──────── EXTRAIT À LIRE ────────

Abdourahmane Sanoh, président de la PECUD

Abdourahmane Sanoh, président de la PCUD

Hier, samedi 27 décembre 2014, la famille des acteurs de la société civile était au tour de la table, au siège de la Plateforme des Citoyens Unis pour le Développement (PCUD) pour échanger sur les préparatifs de l’atelier pour la mise en place des instances de pilotage des états généraux de la société civile. C’était en présence des journalistes dont une de Guineematin.com

Dans son intervention, le président de la PCUD, monsieur Abdouramane Sano a planté le décor et expliqué les enjeux : «  La journée d’aujourd’hui est une journée qui consiste à amener les représentants des familles d’acteurs à donner des réflexions, leurs contributions sur ce qu’ils croient être le comité de pilotage et les critères de choix de ses membres. Ce qu’ils croient être  les commissions de travail, si bien dans la taille que dans le nombre, y compris le critère du choix des membres, des mandats du comité de pilotage, les termes de référence de ces instances pour que les consultants qui sont recrutés puissent intégrer cela dans leur projet de document ».

Par ailleurs, le président de la PECUD a insisté sur le caractère inclusif de la démarche et, cela, tout le long du processus : « à chaque étape, nous faisons ensemble tout ce qu’il y a à faire. Que les uns et les autres donnent leur points de vues, apportent leurs contributions pour que les documents qui vont être présentés à l’atelier de mise en place des instances puissent être des projets de documents qui se rapprochent au mieux des attentes et des préoccupations des uns et autres ».

Durant un long moment, monsieur Abdourahmane Sanoh a expliqué la nature consensuelle de le processus qui mènera aux états généraux de la société civile guinéenne afin que chaque acteur soit à l’aise, puisque ses préoccupations devront être recueillies et intégrées par l’ensemble des acteurs.

Justement, interrogé sur la volonté de certains de voir cet élan vers les états généraux suspendu, le président de la PECUD a expliqué que c’est juste une petite partie qui a une telle opinion. « L’écrasante majorité des organisations significatives de la société civile guinéenne trouvent l’organisation pertinente, ils veulent qu’ont continue. Mais, nous, on dit tout simplement que les uns et les autres doivent se ressaisir, que la porte est ouverte à tous. C’est une démarche commune à nous tous. Nous devons tous aller ensemble vers les états généraux de la société civile ».

──────── DONNÉES FOURNIES ────────

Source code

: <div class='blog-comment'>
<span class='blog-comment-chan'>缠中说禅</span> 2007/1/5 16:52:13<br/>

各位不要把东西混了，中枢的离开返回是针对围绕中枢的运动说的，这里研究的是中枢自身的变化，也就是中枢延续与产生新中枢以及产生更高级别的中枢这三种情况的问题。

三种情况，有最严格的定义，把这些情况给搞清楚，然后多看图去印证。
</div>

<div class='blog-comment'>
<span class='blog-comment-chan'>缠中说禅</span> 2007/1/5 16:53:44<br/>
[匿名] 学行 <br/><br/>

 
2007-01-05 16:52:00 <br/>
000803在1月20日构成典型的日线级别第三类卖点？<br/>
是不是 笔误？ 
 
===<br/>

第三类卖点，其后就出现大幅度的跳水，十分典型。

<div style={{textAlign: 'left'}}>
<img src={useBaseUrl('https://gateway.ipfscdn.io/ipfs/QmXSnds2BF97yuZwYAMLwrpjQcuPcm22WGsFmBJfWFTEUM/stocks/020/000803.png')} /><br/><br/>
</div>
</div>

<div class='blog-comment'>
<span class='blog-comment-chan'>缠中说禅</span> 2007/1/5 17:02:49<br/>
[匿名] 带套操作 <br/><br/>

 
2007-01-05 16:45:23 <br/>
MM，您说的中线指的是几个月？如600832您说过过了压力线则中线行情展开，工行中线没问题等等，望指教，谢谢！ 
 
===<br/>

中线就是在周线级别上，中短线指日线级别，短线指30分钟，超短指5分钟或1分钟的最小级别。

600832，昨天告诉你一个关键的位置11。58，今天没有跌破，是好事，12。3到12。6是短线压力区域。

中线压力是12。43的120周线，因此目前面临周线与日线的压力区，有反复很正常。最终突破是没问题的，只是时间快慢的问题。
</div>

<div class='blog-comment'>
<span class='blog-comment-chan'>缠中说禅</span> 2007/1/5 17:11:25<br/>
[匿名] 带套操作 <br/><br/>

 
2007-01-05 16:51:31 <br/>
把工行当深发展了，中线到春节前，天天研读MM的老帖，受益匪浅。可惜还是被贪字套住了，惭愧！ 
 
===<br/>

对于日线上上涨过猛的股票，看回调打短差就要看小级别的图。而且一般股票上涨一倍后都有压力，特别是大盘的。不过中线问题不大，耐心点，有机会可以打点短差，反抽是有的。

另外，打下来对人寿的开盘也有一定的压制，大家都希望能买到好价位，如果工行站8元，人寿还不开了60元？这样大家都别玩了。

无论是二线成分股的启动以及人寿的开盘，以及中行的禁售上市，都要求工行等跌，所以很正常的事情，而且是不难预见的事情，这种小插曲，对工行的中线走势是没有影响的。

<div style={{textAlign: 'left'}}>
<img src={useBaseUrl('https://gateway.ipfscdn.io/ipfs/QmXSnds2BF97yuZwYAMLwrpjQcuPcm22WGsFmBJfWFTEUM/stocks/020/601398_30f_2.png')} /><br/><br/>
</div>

────────

Pouvez-vous reproduire fidèlement le passage de l'extrait à lire compris entre « Durant un long » et « l’ensemble des acteurs. », ces deux bornes incluses ?

RÉPONSE
Durant un long moment, monsieur Abdourahmane Sanoh a expliqué la nature consensuelle de le processus qui mènera aux états généraux de la société civile guinéenne afin que chaque acteur soit à l’aise, puisque ses préoccupations devront être recueillies et intégrées par l’ensemble des acteurs.